張雲陽自然不知道,被他斬斷的那些靈力珠,正是老頭子修煉了近九十年,好不容易攢下的身家,如今卻是被張雲陽給一窩端掉,周身頓時紊亂。
只看張雲陽慢慢地站起身來,嘴裡不禁哼著曲兒:「高手也怕挨磚頭……好漢也怕有神偷啊……」
這邊是張雲陽的戰場,而在另一邊也是絕對的不消停。
李總跟那老頭子分工很是明確,老頭子主要對付張雲陽,李總卻是帶著人直接撲向張雲陽的營地。
二十來號人浩浩蕩蕩的猛撲了上去,卻是想不到碰上了一個硬釘子。
王正!
此時王正的面前便是站著那囂張跋扈的李總,只聽見李總十分囂張和欠揍的開口道:「哦喲!張雲陽那子死了沒?」
王正冷眼看著李總,不由得冷笑一聲:「是你。」
李總看著王正,也猛然想起站在自己面前的這個人是誰,只看他咬牙切齒:「就是我,你子行啊!那天在慈善動員會上很會敲竹槓?讓老子白白掏了那麼多錢?今天爺我非要讓你把那些錢都給我的吐出來!」
隨即,便聽見李總那十分欠揍的聲音再度響起:「柳冰冰呢?柳冰冰那個婊砸在哪兒?給爺我滾出來!」
只看李總身後站著二十多人,手裡都拿著傢伙,這裡不是天朝,故而在這裡獵殺掉一個人,已是非常的容易。
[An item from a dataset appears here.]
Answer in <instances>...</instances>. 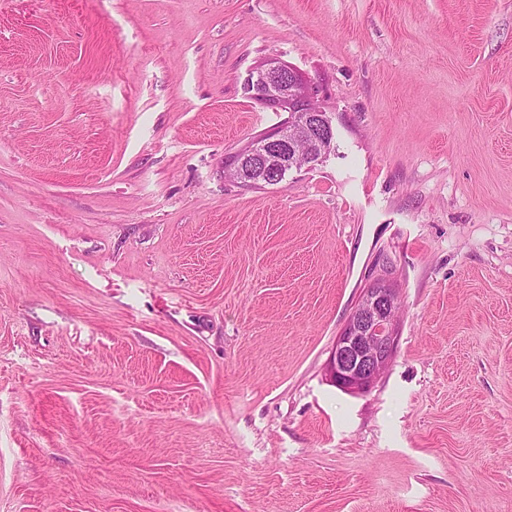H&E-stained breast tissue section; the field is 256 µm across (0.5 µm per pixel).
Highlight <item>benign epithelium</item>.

站在李總身後的這些人十分的囂張,每個人的手上都握著一把手槍。
李總更是頗為得意的把玩著手上的那把英式左輪,朝著王正比劃了一下:「掏出錢來,老子就饒了你。」
王正不動聲色,眉毛一挑:「不知李總想要多少錢?」
李總頓時發出一聲狂笑:「多少錢?你敲了爺我兩千五百萬,爺我今天也不多要你的,只要你給爺三倍,今天就放過你,怎麼樣?」
王正不可置否的一笑,卻是讓李總十分的不爽。
柳冰冰此時好像在帳篷之中聽見了外面的對話,下一刻,便看柳冰冰落落大方的走出來,看見是李總,不由得眼神之中閃現出一抹厭惡來:「喲!我道是誰呢,這不是李總麼?」
只看今日柳冰冰身上衣衫十分性感,且十分乾練,整個人的身上散發著一種輕熟的魅力。
李總恨不得眼珠子都掛在柳冰冰那豐滿的胸脯上,隨即便趾高氣揚的看著柳冰冰:「冰冰啊,我早就跟你了,這做人可不能忘本哪?當初爺我捧的你,怎麼,現在有了新靠山就不認識爺了是麼?」
柳冰冰極度噁心李總這一副嘴臉,不由得厭惡的開口道:「姓李的,老孃紅不紅跟你有什麼關係?你算是哪根蔥?」
這一句話算是徹底的激怒了李總,只看他臉上帶著一抹獰笑,「臭婊子,別給你臉你不要臉!今天你們都得死!尤其是你們兩個!」
「跪下!」李總居高臨下,此刻手中的左輪手槍已經扣動了扳機。